Sánchez, who failed to get enough parliamentary support for a PSOE-Citizens government last April, is claiming that he will neither rule with the PP nor with Podemos. However, his position within the PSOE is precarious.
If the party suffered the ever more likely historic defeat, it could allow internal opponents to remove Sánchez to allow such a grand coalition. A possible successor could be the current regional premier of Andalusia, Susana Díaz. Along with the PSOE old guard led by the former Prime Minister Felipe González, Díaz became the leading contester to Sánchez’s leadership after the December elections, opposing any attempt to form a government with Podemos, claiming that the pseudo-left’s key requirement to hold a referendum on independence in Catalonia was unacceptable.
The other likely government is a Unidos Podemos-PSOE government, supported by separatist and nationalist parties.
Under Iglesias, UP has framed its entire electoral campaign as preparing a “government of change” with the PSOE. Its electoral ads, pamphlets, and Iglesias’ speeches and interventions in debates are all directed to pressuring the PSOE for this government.
UP has accepted “deficit reduction”, i.e., austerity, the European Union and NATO. Podemos has also abandoned its populist rhetoric. Words such as “caste” and “oligarchs” are omitted and instead Podemos is now promoting itself as the new social democracy, a clear indication that it aims to save the post-Franco order from mass opposition to the establishment parties.
Iglesias has also renounced the main condition it had imposed on the PSOE to form a coalition in the post-December negotiations: the independence referendum in Catalonia.
No sooner had Sánchez stated that “We will not support a government which fragments the Spanish national sovereignty, and who questions the economic and social viability of the welfare state”, that Iglesias intervened in the radio last Tuesday to state, “Our proposal is that there is a referendum, but we are available to talk about anything. We wish to talk without red lines and hear other kinds of proposals.”
Meanwhile the separatist Republican Left of Catalonia has stated that it would be willing to support such a government only if it agreed to a referendum to be held in less than a year after it was elected.

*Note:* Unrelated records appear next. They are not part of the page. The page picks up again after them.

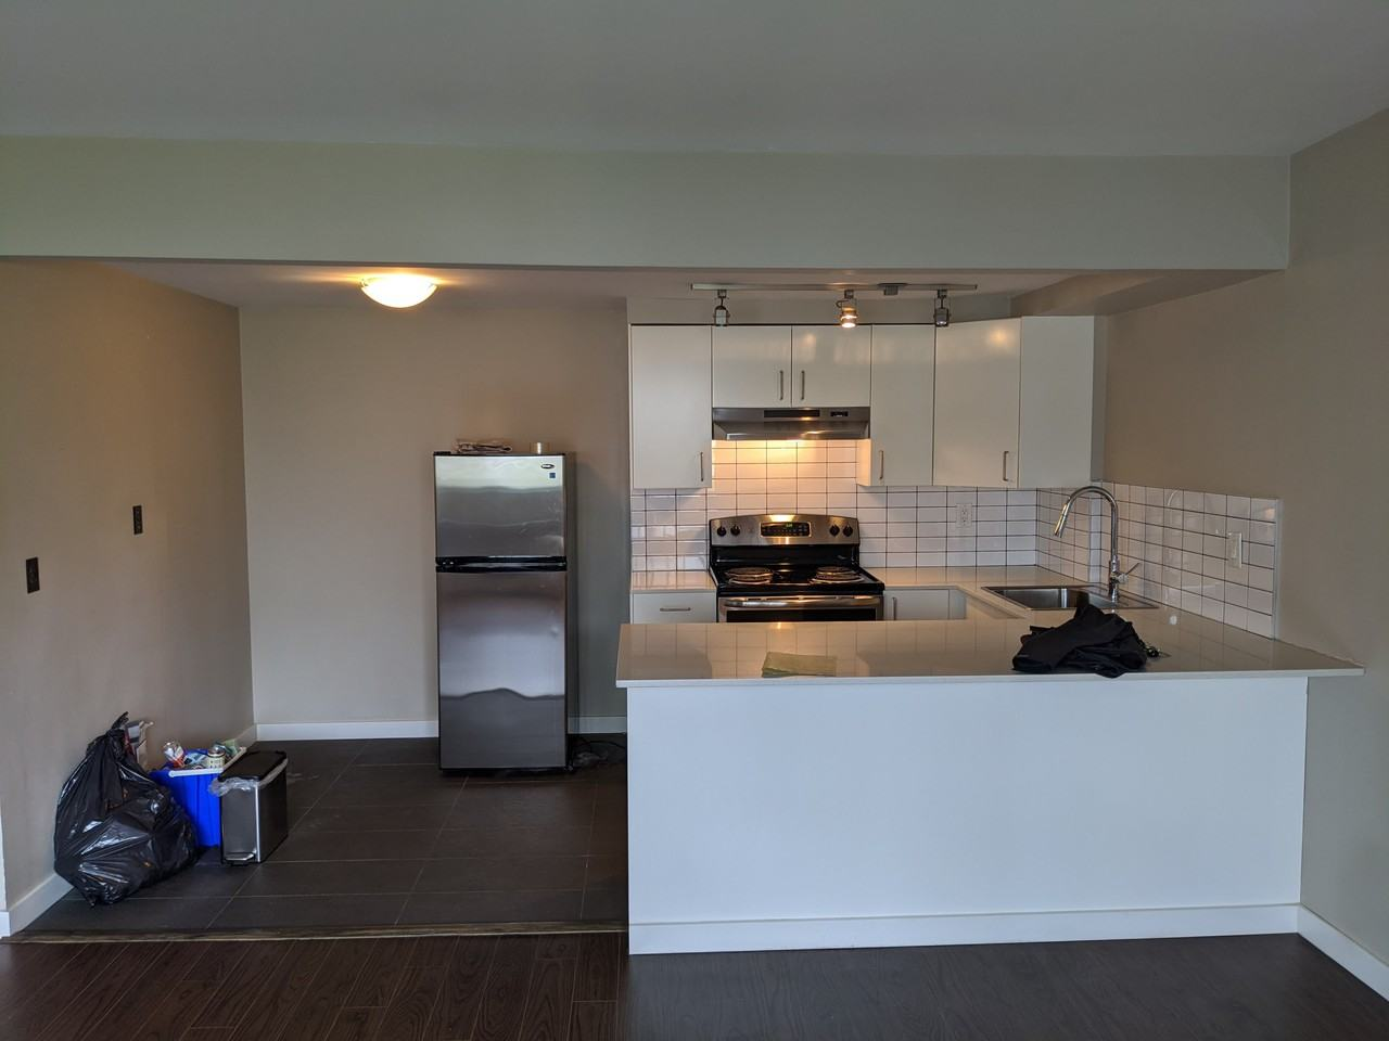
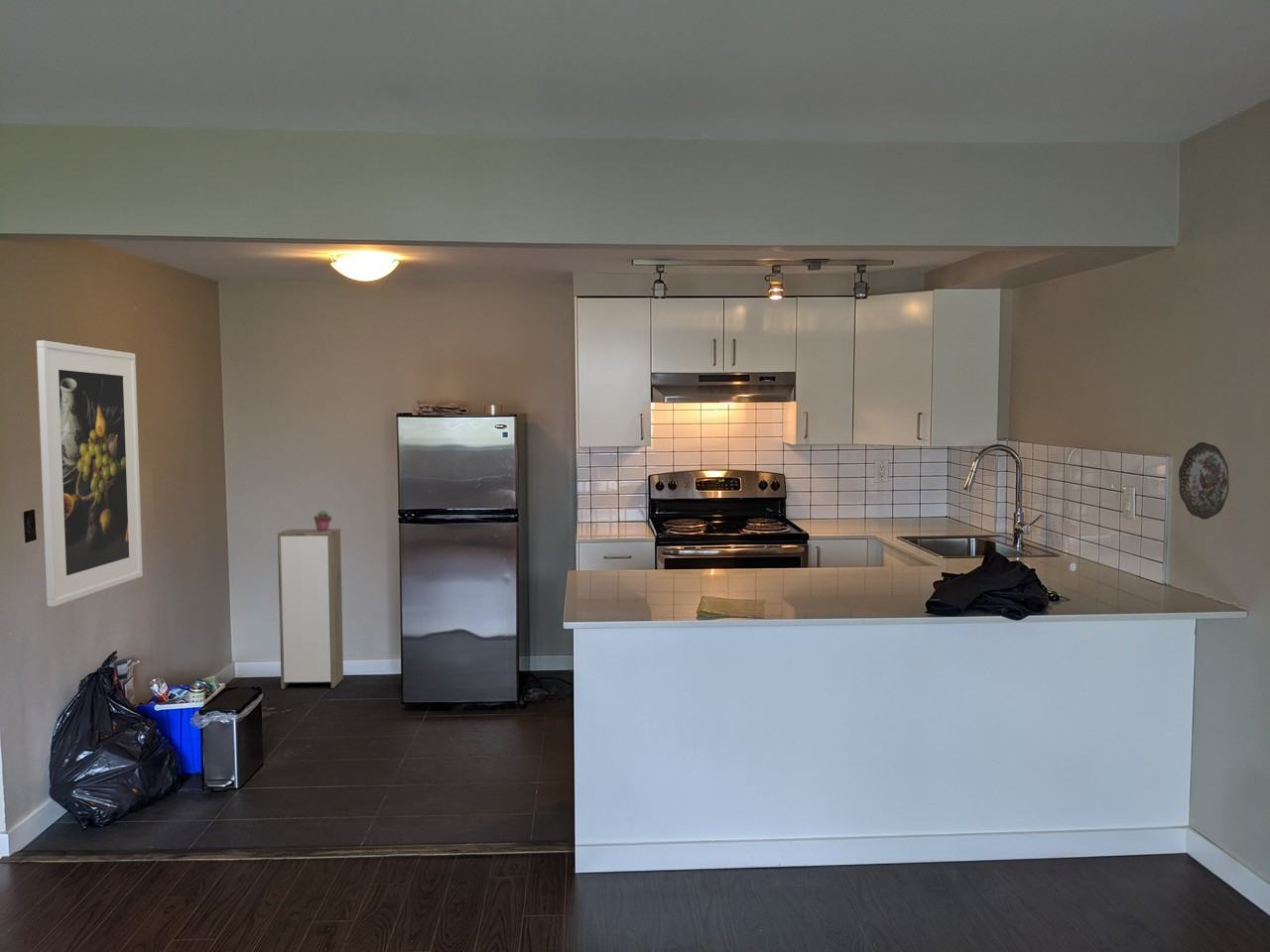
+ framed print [36,339,144,608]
+ potted succulent [314,509,332,532]
+ storage cabinet [277,528,344,689]
+ decorative plate [1178,441,1230,521]
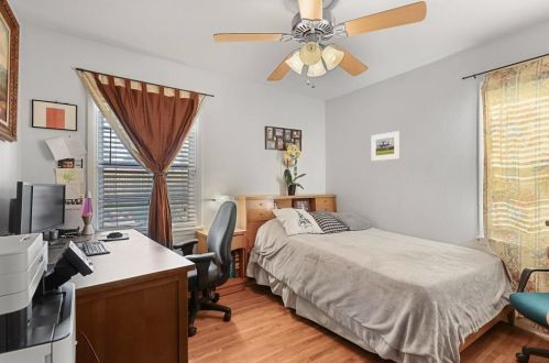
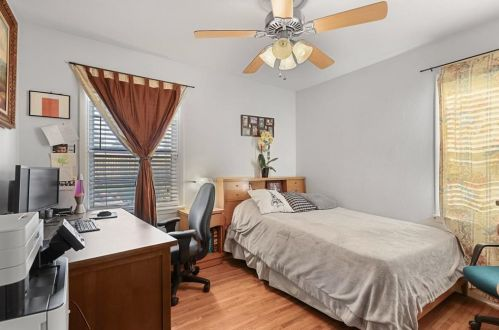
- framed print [371,130,400,162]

Whatever coalition of parties emerges to rule Spain after the elections, what is clear is that it will be ferociously hostile to the opposition to austerity and war in the Spanish population, and to the growing militancy in the European working class. There are escalating strikes against austerity measures in France, Belgium, and against Podemos’ ally, Syriza, in Greece. Yet all Spain’s parties are committed to deepening the assault on living standards and defending Spanish imperialism abroad.
What is being prepared is a confrontation with the working class. The question posed for the ruling class is whether it will bring Podemos to power to try to channel the mass anti-austerity opposition into a new dead end like the Syriza government, or whether it will use Podemos as a safety valve in the case a PP-Citizens-PSOE coalition is set up.
The intensification of the crisis will drive wider layers of workers and youth into social and political struggle. The unsustainable levels of unemployment, 23 percent overall and 45 percent among youth, nearly a third of the families living in poverty, and wage cuts and job insecurity offers no viable solution within the capitalist system.